Item position entries
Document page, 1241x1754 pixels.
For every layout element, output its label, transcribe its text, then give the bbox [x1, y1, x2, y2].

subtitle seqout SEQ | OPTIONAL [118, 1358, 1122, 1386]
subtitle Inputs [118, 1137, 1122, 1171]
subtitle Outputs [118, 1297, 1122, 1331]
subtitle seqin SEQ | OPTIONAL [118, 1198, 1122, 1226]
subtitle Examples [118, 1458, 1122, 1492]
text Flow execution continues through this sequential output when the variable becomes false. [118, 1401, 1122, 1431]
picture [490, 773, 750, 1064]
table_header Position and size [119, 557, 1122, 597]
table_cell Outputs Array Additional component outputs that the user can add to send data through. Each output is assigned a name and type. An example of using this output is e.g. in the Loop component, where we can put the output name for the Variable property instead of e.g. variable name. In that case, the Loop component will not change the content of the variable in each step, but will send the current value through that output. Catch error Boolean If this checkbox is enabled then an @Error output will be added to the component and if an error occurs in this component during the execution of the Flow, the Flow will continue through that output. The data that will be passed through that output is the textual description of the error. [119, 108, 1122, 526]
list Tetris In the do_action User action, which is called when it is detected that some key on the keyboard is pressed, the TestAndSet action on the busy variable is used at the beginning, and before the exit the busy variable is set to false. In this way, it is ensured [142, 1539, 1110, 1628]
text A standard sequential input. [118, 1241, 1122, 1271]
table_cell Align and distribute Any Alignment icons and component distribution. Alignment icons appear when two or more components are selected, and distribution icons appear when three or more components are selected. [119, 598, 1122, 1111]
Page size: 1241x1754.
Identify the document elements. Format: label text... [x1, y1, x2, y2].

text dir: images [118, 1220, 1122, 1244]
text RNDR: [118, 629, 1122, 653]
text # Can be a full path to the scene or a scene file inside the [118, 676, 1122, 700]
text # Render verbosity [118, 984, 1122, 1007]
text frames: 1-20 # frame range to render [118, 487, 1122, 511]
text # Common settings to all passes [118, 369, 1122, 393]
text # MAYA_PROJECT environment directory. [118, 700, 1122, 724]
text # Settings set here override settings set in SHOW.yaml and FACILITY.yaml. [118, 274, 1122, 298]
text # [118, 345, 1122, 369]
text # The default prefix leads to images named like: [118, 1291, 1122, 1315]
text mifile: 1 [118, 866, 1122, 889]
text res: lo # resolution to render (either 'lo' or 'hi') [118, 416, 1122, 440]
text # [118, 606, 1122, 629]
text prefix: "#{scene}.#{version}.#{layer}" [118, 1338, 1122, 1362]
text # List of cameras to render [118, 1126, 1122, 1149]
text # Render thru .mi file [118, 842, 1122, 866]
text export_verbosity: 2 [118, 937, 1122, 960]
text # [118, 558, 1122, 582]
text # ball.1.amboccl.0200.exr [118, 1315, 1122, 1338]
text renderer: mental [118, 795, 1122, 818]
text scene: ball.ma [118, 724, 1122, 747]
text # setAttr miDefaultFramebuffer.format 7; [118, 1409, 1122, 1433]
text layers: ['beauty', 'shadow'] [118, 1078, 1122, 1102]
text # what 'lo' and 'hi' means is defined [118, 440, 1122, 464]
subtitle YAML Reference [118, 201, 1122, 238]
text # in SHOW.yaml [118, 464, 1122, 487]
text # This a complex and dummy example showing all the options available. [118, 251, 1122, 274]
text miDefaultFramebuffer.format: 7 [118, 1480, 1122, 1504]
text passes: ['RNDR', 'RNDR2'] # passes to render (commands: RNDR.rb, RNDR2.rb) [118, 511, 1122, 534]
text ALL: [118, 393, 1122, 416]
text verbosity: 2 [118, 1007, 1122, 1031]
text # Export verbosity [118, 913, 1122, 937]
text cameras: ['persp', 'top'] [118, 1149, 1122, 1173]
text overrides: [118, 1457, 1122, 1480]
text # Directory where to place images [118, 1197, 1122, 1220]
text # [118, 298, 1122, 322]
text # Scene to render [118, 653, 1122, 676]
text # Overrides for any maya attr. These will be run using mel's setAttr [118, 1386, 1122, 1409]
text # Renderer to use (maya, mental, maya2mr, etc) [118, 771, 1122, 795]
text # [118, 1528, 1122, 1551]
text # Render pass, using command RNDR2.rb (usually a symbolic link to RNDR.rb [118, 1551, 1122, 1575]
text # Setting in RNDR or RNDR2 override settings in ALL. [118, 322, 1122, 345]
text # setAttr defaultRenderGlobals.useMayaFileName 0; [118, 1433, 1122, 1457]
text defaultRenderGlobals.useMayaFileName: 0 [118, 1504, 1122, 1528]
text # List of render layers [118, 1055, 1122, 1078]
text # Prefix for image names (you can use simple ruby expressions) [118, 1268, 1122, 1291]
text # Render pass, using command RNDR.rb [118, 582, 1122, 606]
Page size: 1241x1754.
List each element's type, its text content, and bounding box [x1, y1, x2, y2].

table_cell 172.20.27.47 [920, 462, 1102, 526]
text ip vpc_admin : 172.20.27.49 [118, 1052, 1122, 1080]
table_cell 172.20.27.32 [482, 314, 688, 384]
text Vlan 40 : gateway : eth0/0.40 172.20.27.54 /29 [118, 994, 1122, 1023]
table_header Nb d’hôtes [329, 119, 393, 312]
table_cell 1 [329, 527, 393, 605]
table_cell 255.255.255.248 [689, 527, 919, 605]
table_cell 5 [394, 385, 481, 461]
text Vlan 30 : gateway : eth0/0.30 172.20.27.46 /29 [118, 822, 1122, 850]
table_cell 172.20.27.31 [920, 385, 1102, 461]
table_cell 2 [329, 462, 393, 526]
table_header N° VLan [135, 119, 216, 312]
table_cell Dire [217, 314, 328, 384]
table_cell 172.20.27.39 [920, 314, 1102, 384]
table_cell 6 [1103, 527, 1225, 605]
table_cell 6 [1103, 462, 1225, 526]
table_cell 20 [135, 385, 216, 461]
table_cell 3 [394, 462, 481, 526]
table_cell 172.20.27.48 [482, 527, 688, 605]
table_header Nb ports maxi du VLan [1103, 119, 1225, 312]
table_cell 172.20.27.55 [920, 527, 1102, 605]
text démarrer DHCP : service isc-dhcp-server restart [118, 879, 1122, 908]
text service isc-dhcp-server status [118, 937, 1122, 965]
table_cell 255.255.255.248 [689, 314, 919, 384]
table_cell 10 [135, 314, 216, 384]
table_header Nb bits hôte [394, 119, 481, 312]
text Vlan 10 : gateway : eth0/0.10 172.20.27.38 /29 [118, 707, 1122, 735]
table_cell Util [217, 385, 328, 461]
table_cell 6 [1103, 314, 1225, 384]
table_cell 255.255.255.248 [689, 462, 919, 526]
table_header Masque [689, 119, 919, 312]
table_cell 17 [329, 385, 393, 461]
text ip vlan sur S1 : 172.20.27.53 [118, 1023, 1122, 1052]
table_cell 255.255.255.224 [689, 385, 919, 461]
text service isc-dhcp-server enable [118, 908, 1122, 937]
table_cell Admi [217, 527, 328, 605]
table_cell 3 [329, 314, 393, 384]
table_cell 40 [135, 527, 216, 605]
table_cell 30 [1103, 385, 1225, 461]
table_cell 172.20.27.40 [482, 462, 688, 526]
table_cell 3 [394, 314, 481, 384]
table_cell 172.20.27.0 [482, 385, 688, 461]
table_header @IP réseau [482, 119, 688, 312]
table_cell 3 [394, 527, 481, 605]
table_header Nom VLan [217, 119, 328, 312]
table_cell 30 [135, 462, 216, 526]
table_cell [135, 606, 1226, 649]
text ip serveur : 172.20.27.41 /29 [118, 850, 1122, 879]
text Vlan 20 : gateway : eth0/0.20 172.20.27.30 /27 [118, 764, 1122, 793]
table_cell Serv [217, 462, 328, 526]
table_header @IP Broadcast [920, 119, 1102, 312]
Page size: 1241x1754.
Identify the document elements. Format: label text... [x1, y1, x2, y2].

TASK PROMPT
Reproduce, word for word, the lines of the item position entries from the very first one through the line containing "For every layout", with both of those lines included.

TASK RESULT
Document page, 1241x1754 pixels.
For every layout element, output its label, transcribe its text, then give the bbox [x1, y1, x2, y2].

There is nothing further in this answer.